I don't agree. Even without disk-ecryption there is boot-time without encryption.
This means disk-encryption is as vulnerable.
So just put encryption on your vulnerable data.


----------



## quakerdoomer (Nov 19, 2022)

You are talking about evil-maid attack? Using /boot from the disk you encrypted is not wise.. must use an external medium. 

Follow-up question regarding UEFI. 


> "..  Ideally each step of this process would involve a cryptographic handshake; boot1.efi would verify loader.efi which would in turn verify the kernel, thereby ensuring that only authorized code is run. *Currently there is no support for these verifications*. However, the goal of securely booting the kernel can still be achieved. "








						FreeBSD UEFI Secure Boot | FreeBSD Foundation
					

1. Introduction Secure boot provides a way to ensure that only authorized EFI binaries are loaded by a computer's firmware. This ensures that no malicious code can run before the operating system is loaded. This document describes one method of securing FreeBSD's boot process. FreeBSD's regular...




					freebsdfoundation.org
				




Is this still the situation?


----------



## quakerdoomer (Nov 19, 2022)

If the above is still true then what does UEFI for FreeBSD solve??


----------



## zirias@ (Nov 19, 2022)

Alain De Vos said:


> I don't agree. Even without disk-ecryption there is boot-time without encryption.


Uhm what? You probably mean you'll (normally) have an unencrypted bootloader on the disk. On a modern FreeBSD system, that would be an ESP containing nothing but (stock) loader.efi(8)


Alain De Vos said:


> This means disk-encryption is as vulnerable.


That makes no sense, unless you talk about offline attacks with physical access fiddling with that boot loader. A whole different topic (and even worse with just _some_ encrypted files on your disk).


Alain De Vos said:


> So just put encryption on your vulnerable data.


A running system offers tons of possible leaks (swap, temporary files, ...).
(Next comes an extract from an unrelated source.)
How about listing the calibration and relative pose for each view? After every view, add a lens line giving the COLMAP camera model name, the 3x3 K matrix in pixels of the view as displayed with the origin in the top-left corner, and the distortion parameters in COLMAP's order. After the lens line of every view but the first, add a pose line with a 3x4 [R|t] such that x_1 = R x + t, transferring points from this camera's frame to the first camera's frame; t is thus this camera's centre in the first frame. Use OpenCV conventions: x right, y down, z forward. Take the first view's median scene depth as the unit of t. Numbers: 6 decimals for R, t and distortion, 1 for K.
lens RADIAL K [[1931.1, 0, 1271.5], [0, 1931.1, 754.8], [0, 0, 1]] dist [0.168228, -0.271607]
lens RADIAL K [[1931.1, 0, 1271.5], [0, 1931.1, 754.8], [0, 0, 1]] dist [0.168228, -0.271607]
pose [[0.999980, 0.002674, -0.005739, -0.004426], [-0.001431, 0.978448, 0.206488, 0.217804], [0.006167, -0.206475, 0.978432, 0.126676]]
Only with FDE, you close them all. Apart from that, the topic was "wiping", which isn't reliably possible with modern SSDs. Throwing away the encryption key *is* reliable.


----------



## zirias@ (Nov 19, 2022)

quakerdoomer said:


> If the above is still true then what does UEFI for FreeBSD solve??


Uhm, booting? 

Yes, "CSM" will vanish eventually, there are already systems not supporting it.


----------



## bob2112 (Nov 21, 2022)

quakerdoomer said:


> Also, always use `srm` with Guttman wipe instead of plain bland `rm`
> Now-a-days you can safely do that on SSDs as well.
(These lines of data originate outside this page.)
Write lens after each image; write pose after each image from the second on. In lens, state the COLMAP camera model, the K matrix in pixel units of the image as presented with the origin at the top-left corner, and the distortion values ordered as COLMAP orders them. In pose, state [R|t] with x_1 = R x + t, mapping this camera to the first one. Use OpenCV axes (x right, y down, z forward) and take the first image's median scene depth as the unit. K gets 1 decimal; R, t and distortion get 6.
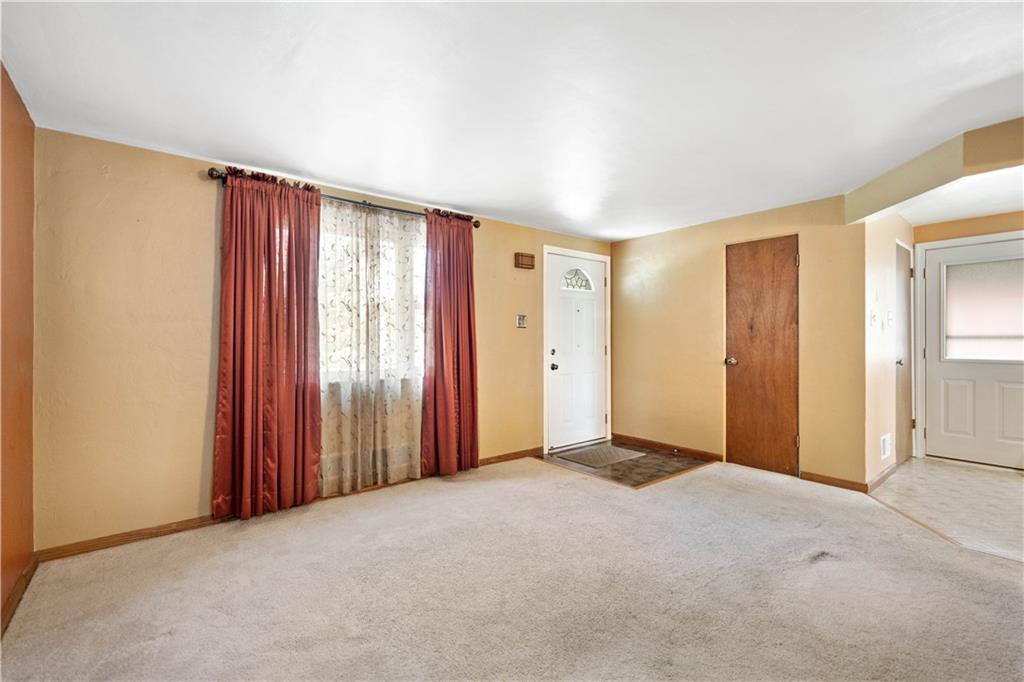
lens RADIAL K [[458.5, 0, 520.0], [0, 458.5, 334.5], [0, 0, 1]] dist [-0.002940, 0.000143]
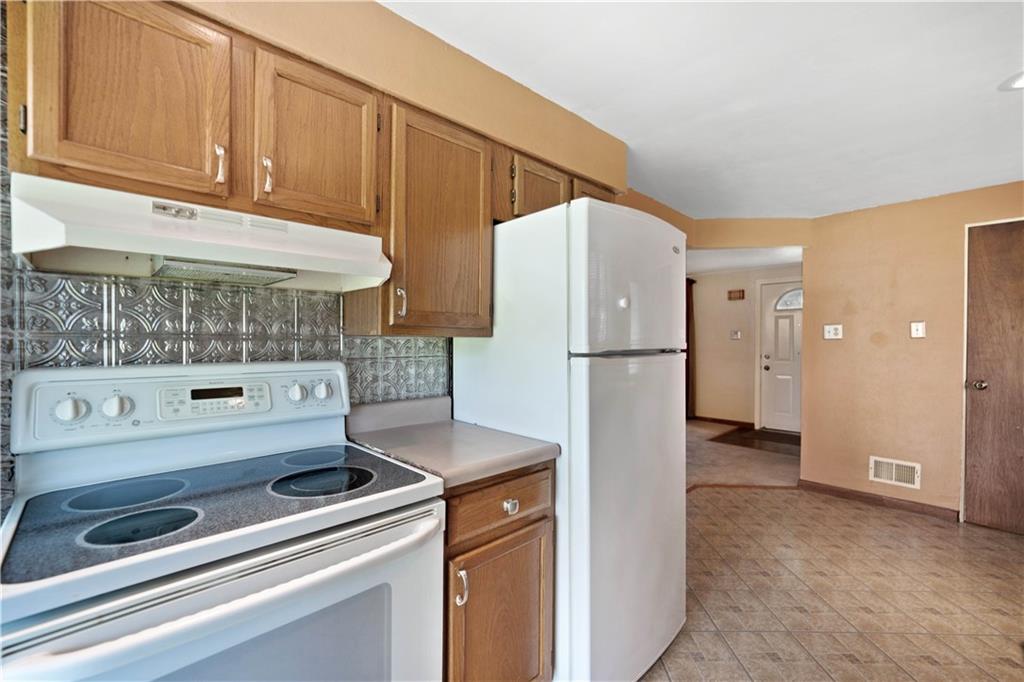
lens RADIAL K [[422.8, 0, 510.5], [0, 422.8, 344.2], [0, 0, 1]] dist [-0.004570, 0.000756]
pose [[0.076392, 0.008327, -0.997043, 1.480248], [0.010680, 0.999901, 0.009169, -0.022208], [0.997021, -0.011349, 0.076296, 0.175151]]
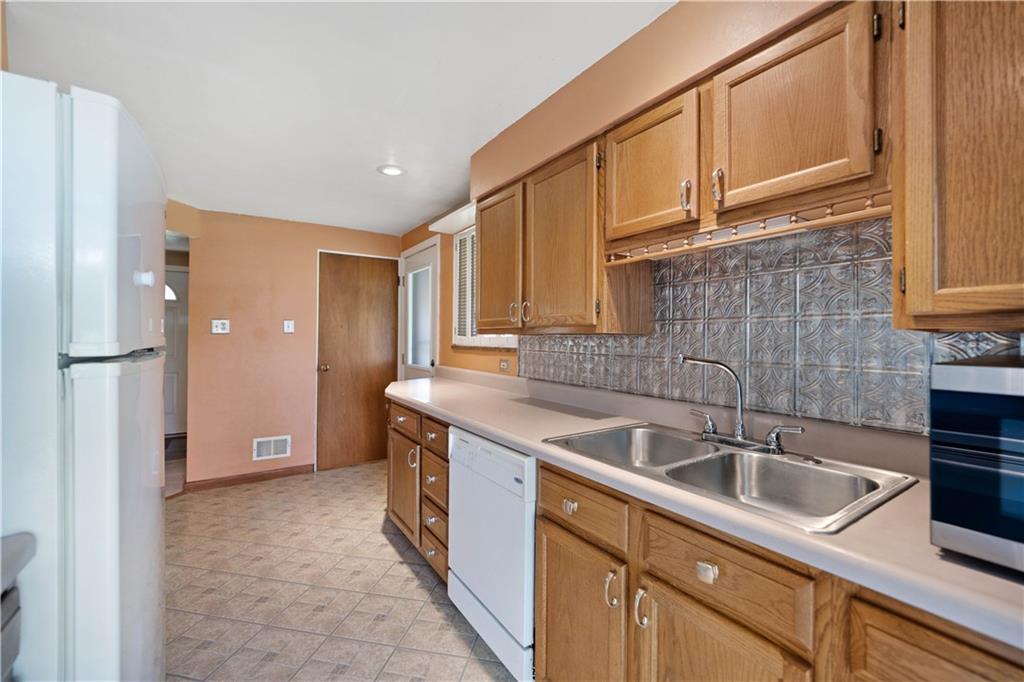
lens RADIAL K [[422.8, 0, 513.1], [0, 422.8, 333.3], [0, 0, 1]] dist [-0.004570, 0.000756]
pose [[0.994439, 0.001900, -0.105296, 1.373615], [-0.001389, 0.999987, 0.004921, -0.023243], [0.105304, -0.004747, 0.994429, 0.088761]]
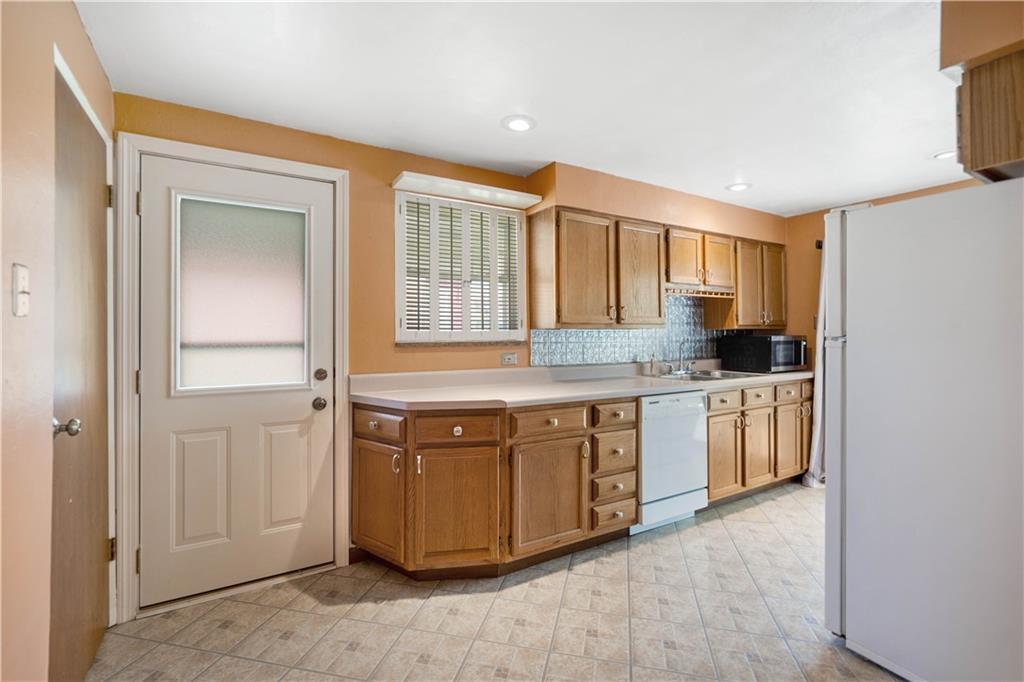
lens RADIAL K [[458.5, 0, 507.0], [0, 458.5, 333.3], [0, 0, 1]] dist [-0.002940, 0.000143]
pose [[0.159672, -0.000196, 0.987170, 0.559267], [-0.006021, 0.999981, 0.001173, -0.010556], [-0.987152, -0.006131, 0.159668, 0.638931]]
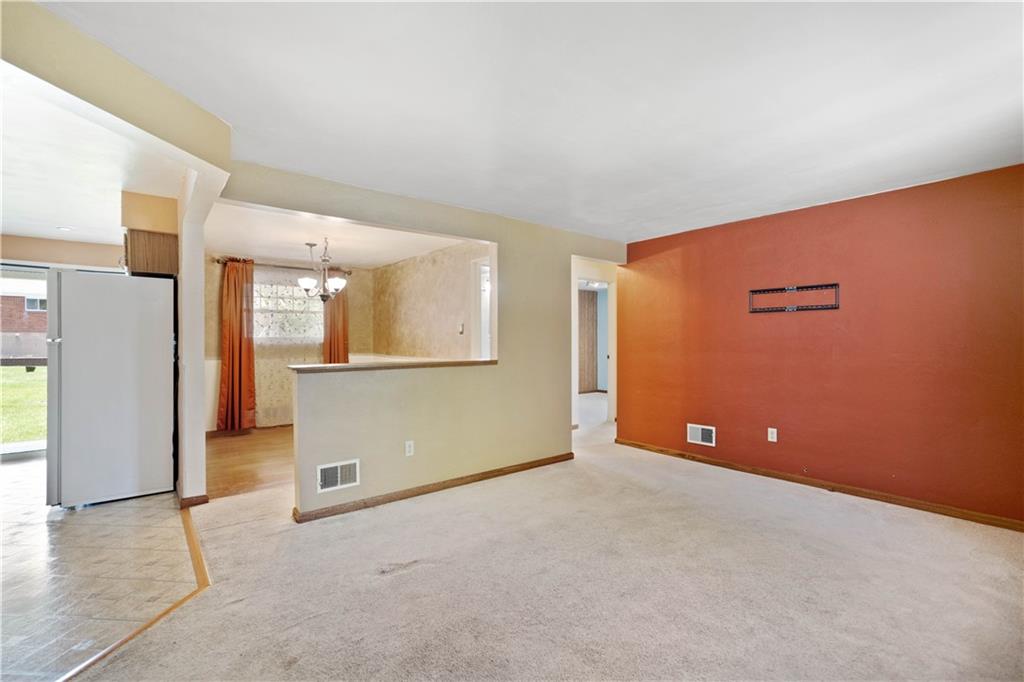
lens RADIAL K [[458.5, 0, 511.7], [0, 458.5, 339.3], [0, 0, 1]] dist [-0.002940, 0.000143]
pose [[-0.999899, -0.001997, 0.014089, 0.229634], [-0.002064, 0.999987, -0.004686, -0.004119], [-0.014080, -0.004715, -0.999890, 1.175362]]
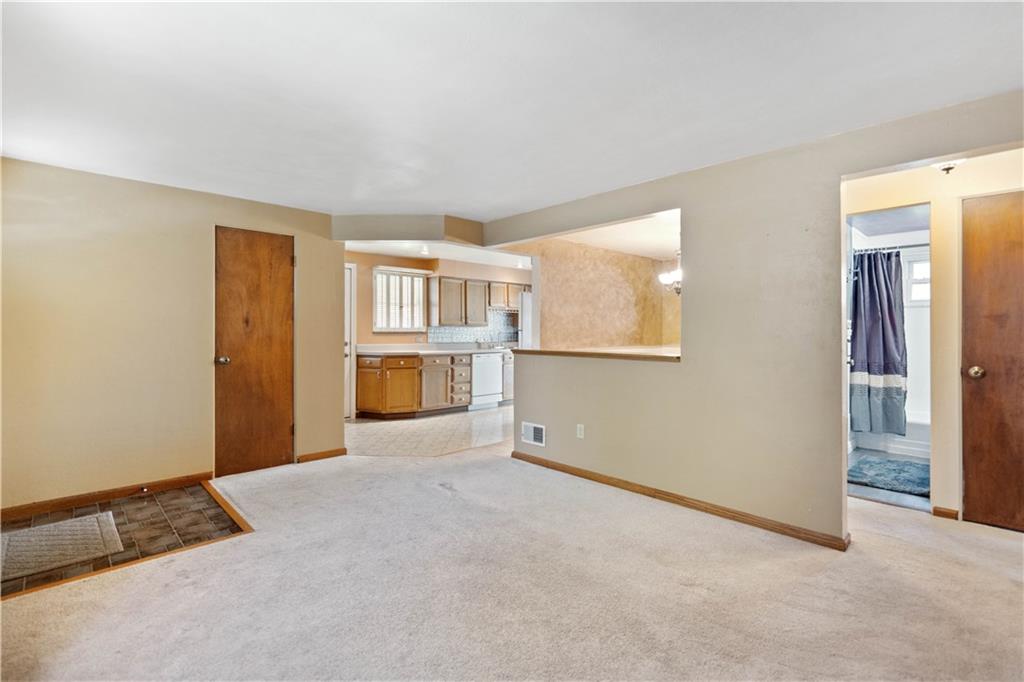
lens RADIAL K [[458.5, 0, 512.2], [0, 458.5, 331.6], [0, 0, 1]] dist [-0.002940, 0.000143]
pose [[-0.081359, -0.001721, 0.996683, -0.470617], [-0.011708, 0.999931, 0.000771, -0.003393], [-0.996616, -0.011606, -0.081373, 0.541430]]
Gutmann's patterns were designed for drives that were being decommissioned in the 1990's; they are not relevant to modern drives. Gutmann himself recommended one or two passes with random data for later drives.

I don't follow what you mean about  SSDs. When you overwrite a logical sector on an SSD you write into a different physical block for each pass. If you Gutmann erase an entire SSD the chances are that you would erase everything. For an individual file the chances are that the original data is still there


----------